The maneuvers put loads of nearly two times gravity on the plane, an Icon A5 that Halladay had purchased a month earlier. On the last maneuver, Halladay entered a steep climb and his speed fell to about 85 mph (135 kph). The propeller-driven plane went into a nosedive and smashed into the water. The report said Halladay, 40, died of blunt force trauma and drowning.
The report did not give a final reason for the crash. That is expected to be issued soon.
“Yesterday’s NTSB report on Roy’s accident was painful for our family, as it has caused us to relive the worst day of our lives,” Halladay’s wife, Brandy, said in a statement Thursday. “It has reinforced what I have previously stated, that no one is perfect. Most families struggle in some capacity and ours was no exception. We respectfully ask that you not make assumptions or pass judgment.”
About a week before the crash, the former Toronto Blue Jays and Philadelphia Phillies star had flown the plane under Tampa Bay’s iconic Skyway Bridge, posting on social media, “flying the Icon A5 over the water is like flying a fighter jet!”
Halladay, an eight-time All-Star and two-time Cy Young Award winner, pitched a perfect game and a playoff no-hitter in 2010. He played for the Blue Jays from 1998 to 2009 and for the Phillies from 2010-13, going 203-105 with a 3.38 ERA. He was inducted into the Hall of Fame posthumously last year.
Halladay had taken off from a lake near his home about 15 minutes before the crash, and a previous report said he was flying at about 105 mph (170 kph) just 11 feet (3.3 meters) above the water before he started doing his maneuvers. He had about 700 hours of flight time after getting his pilot’s license in 2013, the previous report said, including 51 hours in Icon A5s, with 14 in the plane that crashed. The report said Halladay was treated for substance abuse twice between 2013 and 2015.

◆ ◆ ◆ ◆ ◆ ◆ ◆

• [Tasks to perform]:
1. List every figure for flight time in hours that the article on Roy Halladay's crash gives, and say what each one measures.
2. Write the next paragraph of the article on Roy Halladay's crash, following its final sentence.

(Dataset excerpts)
◆ ◆ ◆ ◆ ◆ ◆ ◆

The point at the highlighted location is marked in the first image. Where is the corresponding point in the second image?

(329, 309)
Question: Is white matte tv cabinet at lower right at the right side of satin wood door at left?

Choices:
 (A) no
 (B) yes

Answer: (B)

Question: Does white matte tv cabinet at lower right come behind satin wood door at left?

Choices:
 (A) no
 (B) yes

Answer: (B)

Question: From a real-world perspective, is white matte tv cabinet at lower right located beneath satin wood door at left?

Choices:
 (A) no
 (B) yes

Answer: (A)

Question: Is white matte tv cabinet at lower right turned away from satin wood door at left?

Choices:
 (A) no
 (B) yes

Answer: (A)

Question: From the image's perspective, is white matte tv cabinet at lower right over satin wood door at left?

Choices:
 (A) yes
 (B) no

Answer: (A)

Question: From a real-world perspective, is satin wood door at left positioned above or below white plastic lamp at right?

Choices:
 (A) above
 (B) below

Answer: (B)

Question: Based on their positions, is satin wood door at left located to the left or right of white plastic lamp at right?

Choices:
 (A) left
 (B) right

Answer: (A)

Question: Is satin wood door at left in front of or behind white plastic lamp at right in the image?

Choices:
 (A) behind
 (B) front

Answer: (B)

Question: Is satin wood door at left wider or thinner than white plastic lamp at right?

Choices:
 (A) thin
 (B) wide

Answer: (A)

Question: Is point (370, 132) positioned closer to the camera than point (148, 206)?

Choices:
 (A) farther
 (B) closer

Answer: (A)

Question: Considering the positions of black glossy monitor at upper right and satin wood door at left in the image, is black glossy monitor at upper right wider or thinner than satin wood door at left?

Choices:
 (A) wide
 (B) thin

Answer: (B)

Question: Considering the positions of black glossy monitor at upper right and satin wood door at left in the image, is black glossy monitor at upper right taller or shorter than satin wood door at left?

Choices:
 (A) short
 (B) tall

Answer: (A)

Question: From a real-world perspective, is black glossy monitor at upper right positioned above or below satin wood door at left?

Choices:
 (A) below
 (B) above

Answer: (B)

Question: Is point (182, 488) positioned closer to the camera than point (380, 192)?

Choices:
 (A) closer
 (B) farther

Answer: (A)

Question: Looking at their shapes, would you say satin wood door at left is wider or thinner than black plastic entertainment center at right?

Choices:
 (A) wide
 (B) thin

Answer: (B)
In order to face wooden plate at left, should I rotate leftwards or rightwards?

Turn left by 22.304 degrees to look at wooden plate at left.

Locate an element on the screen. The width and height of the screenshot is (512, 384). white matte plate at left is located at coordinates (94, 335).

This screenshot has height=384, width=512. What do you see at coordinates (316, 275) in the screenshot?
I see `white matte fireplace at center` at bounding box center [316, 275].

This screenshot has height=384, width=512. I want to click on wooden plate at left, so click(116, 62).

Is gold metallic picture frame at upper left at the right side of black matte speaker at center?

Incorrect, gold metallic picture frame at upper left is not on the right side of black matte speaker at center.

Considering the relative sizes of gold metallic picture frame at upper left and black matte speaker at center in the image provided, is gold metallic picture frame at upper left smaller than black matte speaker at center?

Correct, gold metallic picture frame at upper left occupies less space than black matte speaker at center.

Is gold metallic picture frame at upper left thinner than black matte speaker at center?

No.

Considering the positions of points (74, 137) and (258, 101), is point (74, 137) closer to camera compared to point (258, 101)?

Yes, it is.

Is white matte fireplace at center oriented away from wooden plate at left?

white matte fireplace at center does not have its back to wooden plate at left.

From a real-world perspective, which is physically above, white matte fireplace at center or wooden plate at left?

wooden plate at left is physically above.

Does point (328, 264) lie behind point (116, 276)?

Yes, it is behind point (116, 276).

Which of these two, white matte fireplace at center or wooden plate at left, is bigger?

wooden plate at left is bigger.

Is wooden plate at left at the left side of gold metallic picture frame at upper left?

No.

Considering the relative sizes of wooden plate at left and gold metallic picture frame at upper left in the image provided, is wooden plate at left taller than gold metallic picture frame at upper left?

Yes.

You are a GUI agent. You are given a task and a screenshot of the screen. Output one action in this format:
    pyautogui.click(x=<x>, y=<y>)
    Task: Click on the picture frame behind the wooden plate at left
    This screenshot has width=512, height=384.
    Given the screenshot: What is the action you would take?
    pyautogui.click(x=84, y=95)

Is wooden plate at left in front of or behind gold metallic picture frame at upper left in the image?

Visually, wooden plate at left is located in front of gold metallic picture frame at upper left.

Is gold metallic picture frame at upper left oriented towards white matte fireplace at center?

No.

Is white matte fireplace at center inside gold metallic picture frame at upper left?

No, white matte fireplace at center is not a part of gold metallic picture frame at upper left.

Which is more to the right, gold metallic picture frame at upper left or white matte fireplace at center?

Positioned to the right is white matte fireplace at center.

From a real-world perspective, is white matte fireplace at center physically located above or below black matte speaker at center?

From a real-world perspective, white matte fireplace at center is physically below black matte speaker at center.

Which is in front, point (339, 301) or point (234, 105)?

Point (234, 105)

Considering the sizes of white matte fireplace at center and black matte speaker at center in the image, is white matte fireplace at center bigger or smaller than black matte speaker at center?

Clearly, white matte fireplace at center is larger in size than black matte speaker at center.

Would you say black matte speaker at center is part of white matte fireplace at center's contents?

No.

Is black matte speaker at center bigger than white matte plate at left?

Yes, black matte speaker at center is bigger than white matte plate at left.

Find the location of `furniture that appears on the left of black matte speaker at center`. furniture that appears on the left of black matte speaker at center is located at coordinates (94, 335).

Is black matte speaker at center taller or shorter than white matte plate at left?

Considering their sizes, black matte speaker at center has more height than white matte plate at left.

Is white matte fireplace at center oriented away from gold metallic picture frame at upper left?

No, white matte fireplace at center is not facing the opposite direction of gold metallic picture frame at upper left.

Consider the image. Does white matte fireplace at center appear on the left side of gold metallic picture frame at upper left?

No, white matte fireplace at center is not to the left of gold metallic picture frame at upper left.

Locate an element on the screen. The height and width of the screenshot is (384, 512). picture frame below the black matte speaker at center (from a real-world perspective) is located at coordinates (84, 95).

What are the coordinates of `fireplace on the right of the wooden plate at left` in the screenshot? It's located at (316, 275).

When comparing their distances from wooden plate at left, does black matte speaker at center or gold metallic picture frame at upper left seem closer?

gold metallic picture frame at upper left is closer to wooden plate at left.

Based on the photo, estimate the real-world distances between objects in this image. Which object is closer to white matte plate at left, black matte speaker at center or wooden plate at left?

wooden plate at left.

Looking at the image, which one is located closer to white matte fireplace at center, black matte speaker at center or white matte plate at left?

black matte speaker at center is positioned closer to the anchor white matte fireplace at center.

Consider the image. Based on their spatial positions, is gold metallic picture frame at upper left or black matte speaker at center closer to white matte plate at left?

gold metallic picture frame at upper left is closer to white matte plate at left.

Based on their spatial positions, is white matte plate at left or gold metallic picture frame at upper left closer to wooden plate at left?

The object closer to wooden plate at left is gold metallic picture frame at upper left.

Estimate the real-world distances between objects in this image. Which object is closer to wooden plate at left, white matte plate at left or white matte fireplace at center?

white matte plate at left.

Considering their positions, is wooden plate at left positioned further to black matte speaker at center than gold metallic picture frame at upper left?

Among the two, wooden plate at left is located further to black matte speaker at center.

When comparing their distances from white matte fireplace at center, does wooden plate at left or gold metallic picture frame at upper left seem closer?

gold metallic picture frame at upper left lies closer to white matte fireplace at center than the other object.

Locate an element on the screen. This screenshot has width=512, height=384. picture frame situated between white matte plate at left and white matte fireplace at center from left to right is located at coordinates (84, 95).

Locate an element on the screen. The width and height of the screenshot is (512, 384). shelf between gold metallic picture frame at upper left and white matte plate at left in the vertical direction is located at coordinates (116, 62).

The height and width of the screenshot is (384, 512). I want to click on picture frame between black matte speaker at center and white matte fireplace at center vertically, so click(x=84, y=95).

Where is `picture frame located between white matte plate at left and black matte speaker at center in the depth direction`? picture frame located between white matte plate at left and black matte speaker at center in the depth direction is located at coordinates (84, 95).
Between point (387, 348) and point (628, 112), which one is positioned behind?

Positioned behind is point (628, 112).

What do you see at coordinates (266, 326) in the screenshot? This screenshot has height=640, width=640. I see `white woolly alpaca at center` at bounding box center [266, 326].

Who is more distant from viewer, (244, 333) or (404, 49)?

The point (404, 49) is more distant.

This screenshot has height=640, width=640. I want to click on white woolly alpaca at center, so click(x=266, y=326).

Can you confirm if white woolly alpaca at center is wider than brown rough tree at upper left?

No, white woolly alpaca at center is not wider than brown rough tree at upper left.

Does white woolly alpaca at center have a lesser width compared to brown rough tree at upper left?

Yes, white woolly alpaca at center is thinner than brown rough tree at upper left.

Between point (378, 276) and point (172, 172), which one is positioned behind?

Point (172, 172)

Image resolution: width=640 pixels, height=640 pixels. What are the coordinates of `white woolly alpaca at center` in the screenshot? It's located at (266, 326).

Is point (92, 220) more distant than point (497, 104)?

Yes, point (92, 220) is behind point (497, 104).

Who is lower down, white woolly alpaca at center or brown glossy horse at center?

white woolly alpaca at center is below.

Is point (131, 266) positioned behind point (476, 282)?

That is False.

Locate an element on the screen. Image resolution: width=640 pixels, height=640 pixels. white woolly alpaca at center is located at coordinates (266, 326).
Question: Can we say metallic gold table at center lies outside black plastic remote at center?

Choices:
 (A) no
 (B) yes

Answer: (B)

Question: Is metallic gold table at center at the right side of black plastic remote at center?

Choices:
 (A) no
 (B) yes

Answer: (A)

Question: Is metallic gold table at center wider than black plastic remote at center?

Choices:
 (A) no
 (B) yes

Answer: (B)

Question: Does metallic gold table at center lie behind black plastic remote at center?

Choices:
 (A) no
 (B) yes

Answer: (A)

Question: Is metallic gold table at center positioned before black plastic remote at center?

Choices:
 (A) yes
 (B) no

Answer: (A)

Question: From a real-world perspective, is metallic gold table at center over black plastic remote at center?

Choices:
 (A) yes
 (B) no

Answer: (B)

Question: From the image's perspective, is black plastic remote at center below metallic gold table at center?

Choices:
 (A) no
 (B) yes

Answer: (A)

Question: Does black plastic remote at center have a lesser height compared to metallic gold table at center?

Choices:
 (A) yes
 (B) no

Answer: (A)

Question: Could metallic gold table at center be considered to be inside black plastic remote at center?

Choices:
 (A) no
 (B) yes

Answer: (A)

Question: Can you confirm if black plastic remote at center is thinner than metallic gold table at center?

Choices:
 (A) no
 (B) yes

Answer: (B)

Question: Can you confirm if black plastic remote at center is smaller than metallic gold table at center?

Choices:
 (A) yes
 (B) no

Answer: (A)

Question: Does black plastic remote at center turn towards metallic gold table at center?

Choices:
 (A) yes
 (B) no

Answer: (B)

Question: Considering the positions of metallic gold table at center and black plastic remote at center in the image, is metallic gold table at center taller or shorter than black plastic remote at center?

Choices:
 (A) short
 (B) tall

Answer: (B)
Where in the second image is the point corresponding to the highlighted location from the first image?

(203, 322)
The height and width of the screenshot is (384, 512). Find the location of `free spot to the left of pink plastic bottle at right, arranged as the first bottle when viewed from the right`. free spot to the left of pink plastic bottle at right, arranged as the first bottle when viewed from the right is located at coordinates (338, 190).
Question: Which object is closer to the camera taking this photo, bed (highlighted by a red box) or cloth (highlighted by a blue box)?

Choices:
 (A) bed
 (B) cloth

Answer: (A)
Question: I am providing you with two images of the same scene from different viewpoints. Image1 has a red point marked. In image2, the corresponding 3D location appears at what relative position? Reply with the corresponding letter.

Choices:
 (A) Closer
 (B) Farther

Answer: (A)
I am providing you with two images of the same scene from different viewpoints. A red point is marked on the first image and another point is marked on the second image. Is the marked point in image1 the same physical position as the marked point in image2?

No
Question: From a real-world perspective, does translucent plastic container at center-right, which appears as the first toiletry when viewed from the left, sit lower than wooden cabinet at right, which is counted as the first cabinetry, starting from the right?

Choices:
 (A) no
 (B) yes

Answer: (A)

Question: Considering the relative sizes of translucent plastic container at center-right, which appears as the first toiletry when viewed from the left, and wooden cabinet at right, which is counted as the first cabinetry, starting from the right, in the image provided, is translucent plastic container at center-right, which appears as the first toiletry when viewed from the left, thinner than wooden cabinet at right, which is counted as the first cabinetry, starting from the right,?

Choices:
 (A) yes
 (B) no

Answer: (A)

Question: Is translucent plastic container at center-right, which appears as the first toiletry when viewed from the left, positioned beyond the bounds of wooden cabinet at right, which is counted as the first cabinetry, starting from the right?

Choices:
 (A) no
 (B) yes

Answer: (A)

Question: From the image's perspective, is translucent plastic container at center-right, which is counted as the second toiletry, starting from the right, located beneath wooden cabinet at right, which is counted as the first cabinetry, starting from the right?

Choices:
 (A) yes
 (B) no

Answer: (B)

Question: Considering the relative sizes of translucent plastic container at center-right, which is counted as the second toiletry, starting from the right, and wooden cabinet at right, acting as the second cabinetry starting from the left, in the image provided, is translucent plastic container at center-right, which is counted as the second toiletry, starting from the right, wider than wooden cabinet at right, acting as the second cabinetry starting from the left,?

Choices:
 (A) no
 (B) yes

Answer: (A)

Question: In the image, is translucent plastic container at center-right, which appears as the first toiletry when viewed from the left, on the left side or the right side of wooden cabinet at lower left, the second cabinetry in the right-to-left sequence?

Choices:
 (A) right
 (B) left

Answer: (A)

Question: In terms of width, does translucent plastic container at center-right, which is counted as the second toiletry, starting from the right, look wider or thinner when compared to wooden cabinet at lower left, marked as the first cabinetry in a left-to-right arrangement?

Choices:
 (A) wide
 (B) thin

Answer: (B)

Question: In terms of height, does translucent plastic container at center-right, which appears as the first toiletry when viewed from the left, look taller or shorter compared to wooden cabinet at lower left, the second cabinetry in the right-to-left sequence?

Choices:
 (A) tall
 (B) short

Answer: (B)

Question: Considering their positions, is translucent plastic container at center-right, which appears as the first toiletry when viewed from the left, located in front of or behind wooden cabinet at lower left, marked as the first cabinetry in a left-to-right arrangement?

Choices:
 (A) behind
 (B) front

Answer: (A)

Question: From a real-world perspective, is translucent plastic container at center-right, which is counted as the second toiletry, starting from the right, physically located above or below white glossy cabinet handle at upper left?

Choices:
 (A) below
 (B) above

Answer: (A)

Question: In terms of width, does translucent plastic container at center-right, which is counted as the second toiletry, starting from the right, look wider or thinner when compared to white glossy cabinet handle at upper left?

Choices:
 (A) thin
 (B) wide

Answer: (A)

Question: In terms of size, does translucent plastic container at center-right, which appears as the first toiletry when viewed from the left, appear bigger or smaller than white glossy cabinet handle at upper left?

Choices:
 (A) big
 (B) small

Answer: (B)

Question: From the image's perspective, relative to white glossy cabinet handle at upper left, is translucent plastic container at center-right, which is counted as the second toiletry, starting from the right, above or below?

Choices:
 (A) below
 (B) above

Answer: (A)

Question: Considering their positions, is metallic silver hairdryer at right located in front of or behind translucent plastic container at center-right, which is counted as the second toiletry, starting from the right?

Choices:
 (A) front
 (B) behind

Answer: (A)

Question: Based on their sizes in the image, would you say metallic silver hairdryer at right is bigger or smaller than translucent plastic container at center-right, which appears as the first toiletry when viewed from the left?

◆ ◆ ◆ ◆ ◆ ◆ ◆

• [Per-task outputs]:
1.
- 700 hours: his total flight time after getting his pilot's license in 2013
- 51 hours: his time in Icon A5s
- 14 hours: his time in the plane that crashed

2.
Rolled out in 2014, the A5 is an amphibious aircraft meant to be treated like an ATV, a piece of weekend recreational gear with folding wings that can easily be towed on a trailer to a lake where it can take off from the water.
The man who led the plane’s design, 55-year-old John Murray Karkow, died while flying an A5 over California’s Lake Berryessa on May 8, 2017, a crash the NTSB attributed to pilot error.
Because of that crash, Icon issued guidance to its owners two weeks before Halladay’s accident saying that while low-altitude flying “can be one of the most rewarding and exciting types of flying,” it “comes with an inherent set of additional risks that require additional considerations.”
It added that traditional pilot training focused on high-altitude flying “does little to prepare pilots for the unique challenges of low altitude flying.” Icon told the NTSB that Halladay had received and reviewed the guidance.
There was no indication in the report Halladay received low-altitude training.
This story has been corrected to show that Halladay crashed into the Gulf of Mexico, not Tampa Bay.